**YOUR TASK**:
Select every line in the records below that contains the string "Tankstellen", matching case exactly, and copy each of those lines in full.

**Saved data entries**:
Content starts
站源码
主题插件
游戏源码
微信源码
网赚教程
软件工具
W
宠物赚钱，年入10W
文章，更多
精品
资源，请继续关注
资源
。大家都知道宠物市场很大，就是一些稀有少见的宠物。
Content ends
Content starts
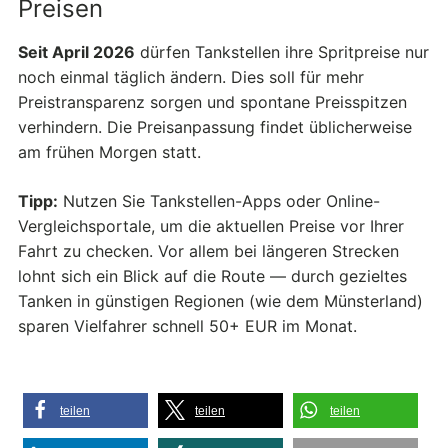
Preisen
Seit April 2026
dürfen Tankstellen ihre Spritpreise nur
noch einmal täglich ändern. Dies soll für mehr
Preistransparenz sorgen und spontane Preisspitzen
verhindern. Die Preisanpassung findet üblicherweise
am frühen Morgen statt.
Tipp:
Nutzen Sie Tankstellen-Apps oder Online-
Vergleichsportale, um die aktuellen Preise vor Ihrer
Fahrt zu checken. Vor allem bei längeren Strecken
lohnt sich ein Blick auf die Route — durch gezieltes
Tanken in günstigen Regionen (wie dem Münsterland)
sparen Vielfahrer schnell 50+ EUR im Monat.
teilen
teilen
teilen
Content ends
**SOLUTION FOR THIS EXERCISE**:
dürfen Tankstellen ihre Spritpreise nur
Nutzen Sie Tankstellen-Apps oder Online-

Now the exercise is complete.